─── RECORDS ───
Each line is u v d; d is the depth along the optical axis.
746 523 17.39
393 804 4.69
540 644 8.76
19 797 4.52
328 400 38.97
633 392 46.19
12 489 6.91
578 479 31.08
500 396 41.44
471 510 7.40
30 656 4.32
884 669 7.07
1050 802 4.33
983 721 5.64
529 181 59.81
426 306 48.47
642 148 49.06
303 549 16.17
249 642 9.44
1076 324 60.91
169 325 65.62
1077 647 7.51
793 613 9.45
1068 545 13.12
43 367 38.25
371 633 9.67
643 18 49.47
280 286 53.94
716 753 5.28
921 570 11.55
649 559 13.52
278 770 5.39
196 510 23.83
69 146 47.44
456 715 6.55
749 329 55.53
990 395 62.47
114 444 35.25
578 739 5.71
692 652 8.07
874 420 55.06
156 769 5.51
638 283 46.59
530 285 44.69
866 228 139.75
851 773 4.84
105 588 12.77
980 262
───
-- ASSIGNMENT --
Down to the last line, return the data above exactly.

-- RESULT OF THIS EXERCISE --
Each line is u v d; d is the depth along the optical axis.
746 523 17.39
393 804 4.69
540 644 8.76
19 797 4.52
328 400 38.97
633 392 46.19
12 489 6.91
578 479 31.08
500 396 41.44
471 510 7.40
30 656 4.32
884 669 7.07
1050 802 4.33
983 721 5.64
529 181 59.81
426 306 48.47
642 148 49.06
303 549 16.17
249 642 9.44
1076 324 60.91
169 325 65.62
1077 647 7.51
793 613 9.45
1068 545 13.12
43 367 38.25
371 633 9.67
643 18 49.47
280 286 53.94
716 753 5.28
921 570 11.55
649 559 13.52
278 770 5.39
196 510 23.83
69 146 47.44
456 715 6.55
749 329 55.53
990 395 62.47
114 444 35.25
578 739 5.71
692 652 8.07
874 420 55.06
156 769 5.51
638 283 46.59
530 285 44.69
866 228 139.75
851 773 4.84
105 588 12.77
980 262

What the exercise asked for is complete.